Extract the complete data exactly as given.

Material for this exercise.
========

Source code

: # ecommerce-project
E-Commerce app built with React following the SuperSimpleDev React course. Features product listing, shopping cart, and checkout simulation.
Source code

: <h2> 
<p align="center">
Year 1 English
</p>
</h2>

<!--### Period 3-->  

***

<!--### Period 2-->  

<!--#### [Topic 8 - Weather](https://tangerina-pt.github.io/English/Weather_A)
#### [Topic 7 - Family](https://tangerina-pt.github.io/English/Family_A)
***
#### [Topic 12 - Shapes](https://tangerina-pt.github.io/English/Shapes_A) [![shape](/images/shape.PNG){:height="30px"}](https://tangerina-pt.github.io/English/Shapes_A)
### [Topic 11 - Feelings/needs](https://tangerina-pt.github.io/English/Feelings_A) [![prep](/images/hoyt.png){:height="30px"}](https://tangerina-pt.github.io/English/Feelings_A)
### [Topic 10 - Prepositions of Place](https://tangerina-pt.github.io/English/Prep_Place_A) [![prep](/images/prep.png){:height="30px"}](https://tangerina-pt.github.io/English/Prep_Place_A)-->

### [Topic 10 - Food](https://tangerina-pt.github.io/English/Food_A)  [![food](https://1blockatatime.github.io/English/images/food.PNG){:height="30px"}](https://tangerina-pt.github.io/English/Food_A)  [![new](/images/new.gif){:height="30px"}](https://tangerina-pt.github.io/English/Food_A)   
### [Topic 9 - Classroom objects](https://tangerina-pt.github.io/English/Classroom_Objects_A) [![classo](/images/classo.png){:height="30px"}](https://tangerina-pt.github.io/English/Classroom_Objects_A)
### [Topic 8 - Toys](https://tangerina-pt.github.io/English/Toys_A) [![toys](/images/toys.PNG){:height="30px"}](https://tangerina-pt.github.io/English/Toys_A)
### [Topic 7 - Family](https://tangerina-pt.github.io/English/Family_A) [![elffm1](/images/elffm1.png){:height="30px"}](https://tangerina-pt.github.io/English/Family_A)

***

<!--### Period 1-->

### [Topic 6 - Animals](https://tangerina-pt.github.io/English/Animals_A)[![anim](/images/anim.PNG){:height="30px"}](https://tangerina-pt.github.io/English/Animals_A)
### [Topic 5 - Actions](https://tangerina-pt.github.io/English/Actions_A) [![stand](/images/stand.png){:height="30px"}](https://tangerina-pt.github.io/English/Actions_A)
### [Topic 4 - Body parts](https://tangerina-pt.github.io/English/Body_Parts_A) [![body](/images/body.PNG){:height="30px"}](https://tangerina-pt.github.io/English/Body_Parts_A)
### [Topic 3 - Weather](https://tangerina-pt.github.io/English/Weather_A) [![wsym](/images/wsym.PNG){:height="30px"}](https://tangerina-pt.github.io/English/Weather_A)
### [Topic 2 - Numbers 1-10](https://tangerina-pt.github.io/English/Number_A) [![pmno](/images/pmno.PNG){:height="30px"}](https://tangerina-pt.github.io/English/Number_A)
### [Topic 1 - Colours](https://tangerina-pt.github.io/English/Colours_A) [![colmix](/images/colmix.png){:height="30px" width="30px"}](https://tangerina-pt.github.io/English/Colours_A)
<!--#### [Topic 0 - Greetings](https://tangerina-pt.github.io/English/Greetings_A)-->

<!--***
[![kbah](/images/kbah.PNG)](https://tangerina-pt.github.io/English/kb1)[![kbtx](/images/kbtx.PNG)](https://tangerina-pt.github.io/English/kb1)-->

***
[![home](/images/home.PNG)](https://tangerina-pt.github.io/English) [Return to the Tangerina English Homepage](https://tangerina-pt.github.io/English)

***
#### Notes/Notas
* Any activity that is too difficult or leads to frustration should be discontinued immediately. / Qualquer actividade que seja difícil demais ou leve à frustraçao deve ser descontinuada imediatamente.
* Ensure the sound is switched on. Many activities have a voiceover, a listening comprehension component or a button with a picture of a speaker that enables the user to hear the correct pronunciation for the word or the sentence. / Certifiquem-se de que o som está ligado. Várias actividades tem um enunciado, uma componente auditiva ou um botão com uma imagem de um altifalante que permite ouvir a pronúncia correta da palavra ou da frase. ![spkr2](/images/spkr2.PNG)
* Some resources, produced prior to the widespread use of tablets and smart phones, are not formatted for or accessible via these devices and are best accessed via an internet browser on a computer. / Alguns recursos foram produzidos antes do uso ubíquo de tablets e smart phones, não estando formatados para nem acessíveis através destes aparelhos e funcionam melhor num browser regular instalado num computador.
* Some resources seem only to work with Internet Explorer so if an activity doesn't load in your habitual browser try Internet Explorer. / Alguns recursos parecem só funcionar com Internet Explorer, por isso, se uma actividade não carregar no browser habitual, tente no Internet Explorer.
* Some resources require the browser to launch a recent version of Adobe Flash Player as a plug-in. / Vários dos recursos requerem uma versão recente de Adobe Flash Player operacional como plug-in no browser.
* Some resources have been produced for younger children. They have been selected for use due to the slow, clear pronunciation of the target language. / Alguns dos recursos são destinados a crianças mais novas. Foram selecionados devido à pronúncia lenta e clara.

========

Task result.
Source code

: # ecommerce-project
E-Commerce app built with React following the SuperSimpleDev React course. Features product listing, shopping cart, and checkout simulation.
Source code

: <h2> 
<p align="center">
Year 1 English
</p>
</h2>

<!--### Period 3-->  

***

<!--### Period 2-->  

<!--#### [Topic 8 - Weather](https://tangerina-pt.github.io/English/Weather_A)
#### [Topic 7 - Family](https://tangerina-pt.github.io/English/Family_A)
***
#### [Topic 12 - Shapes](https://tangerina-pt.github.io/English/Shapes_A) [![shape](/images/shape.PNG){:height="30px"}](https://tangerina-pt.github.io/English/Shapes_A)
### [Topic 11 - Feelings/needs](https://tangerina-pt.github.io/English/Feelings_A) [![prep](/images/hoyt.png){:height="30px"}](https://tangerina-pt.github.io/English/Feelings_A)
### [Topic 10 - Prepositions of Place](https://tangerina-pt.github.io/English/Prep_Place_A) [![prep](/images/prep.png){:height="30px"}](https://tangerina-pt.github.io/English/Prep_Place_A)-->

### [Topic 10 - Food](https://tangerina-pt.github.io/English/Food_A)  [![food](https://1blockatatime.github.io/English/images/food.PNG){:height="30px"}](https://tangerina-pt.github.io/English/Food_A)  [![new](/images/new.gif){:height="30px"}](https://tangerina-pt.github.io/English/Food_A)   
### [Topic 9 - Classroom objects](https://tangerina-pt.github.io/English/Classroom_Objects_A) [![classo](/images/classo.png){:height="30px"}](https://tangerina-pt.github.io/English/Classroom_Objects_A)
### [Topic 8 - Toys](https://tangerina-pt.github.io/English/Toys_A) [![toys](/images/toys.PNG){:height="30px"}](https://tangerina-pt.github.io/English/Toys_A)
### [Topic 7 - Family](https://tangerina-pt.github.io/English/Family_A) [![elffm1](/images/elffm1.png){:height="30px"}](https://tangerina-pt.github.io/English/Family_A)

***

<!--### Period 1-->

### [Topic 6 - Animals](https://tangerina-pt.github.io/English/Animals_A)[![anim](/images/anim.PNG){:height="30px"}](https://tangerina-pt.github.io/English/Animals_A)
### [Topic 5 - Actions](https://tangerina-pt.github.io/English/Actions_A) [![stand](/images/stand.png){:height="30px"}](https://tangerina-pt.github.io/English/Actions_A)
### [Topic 4 - Body parts](https://tangerina-pt.github.io/English/Body_Parts_A) [![body](/images/body.PNG){:height="30px"}](https://tangerina-pt.github.io/English/Body_Parts_A)
### [Topic 3 - Weather](https://tangerina-pt.github.io/English/Weather_A) [![wsym](/images/wsym.PNG){:height="30px"}](https://tangerina-pt.github.io/English/Weather_A)
### [Topic 2 - Numbers 1-10](https://tangerina-pt.github.io/English/Number_A) [![pmno](/images/pmno.PNG){:height="30px"}](https://tangerina-pt.github.io/English/Number_A)
### [Topic 1 - Colours](https://tangerina-pt.github.io/English/Colours_A) [![colmix](/images/colmix.png){:height="30px" width="30px"}](https://tangerina-pt.github.io/English/Colours_A)
<!--#### [Topic 0 - Greetings](https://tangerina-pt.github.io/English/Greetings_A)-->

<!--***
[![kbah](/images/kbah.PNG)](https://tangerina-pt.github.io/English/kb1)[![kbtx](/images/kbtx.PNG)](https://tangerina-pt.github.io/English/kb1)-->

***
[![home](/images/home.PNG)](https://tangerina-pt.github.io/English) [Return to the Tangerina English Homepage](https://tangerina-pt.github.io/English)

***
#### Notes/Notas
* Any activity that is too difficult or leads to frustration should be discontinued immediately. / Qualquer actividade que seja difícil demais ou leve à frustraçao deve ser descontinuada imediatamente.
* Ensure the sound is switched on. Many activities have a voiceover, a listening comprehension component or a button with a picture of a speaker that enables the user to hear the correct pronunciation for the word or the sentence. / Certifiquem-se de que o som está ligado. Várias actividades tem um enunciado, uma componente auditiva ou um botão com uma imagem de um altifalante que permite ouvir a pronúncia correta da palavra ou da frase. ![spkr2](/images/spkr2.PNG)
* Some resources, produced prior to the widespread use of tablets and smart phones, are not formatted for or accessible via these devices and are best accessed via an internet browser on a computer. / Alguns recursos foram produzidos antes do uso ubíquo de tablets e smart phones, não estando formatados para nem acessíveis através destes aparelhos e funcionam melhor num browser regular instalado num computador.
* Some resources seem only to work with Internet Explorer so if an activity doesn't load in your habitual browser try Internet Explorer. / Alguns recursos parecem só funcionar com Internet Explorer, por isso, se uma actividade não carregar no browser habitual, tente no Internet Explorer.
* Some resources require the browser to launch a recent version of Adobe Flash Player as a plug-in. / Vários dos recursos requerem uma versão recente de Adobe Flash Player operacional como plug-in no browser.
* Some resources have been produced for younger children. They have been selected for use due to the slow, clear pronunciation of the target language. / Alguns dos recursos são destinados a crianças mais novas. Foram selecionados devido à pronúncia lenta e clara.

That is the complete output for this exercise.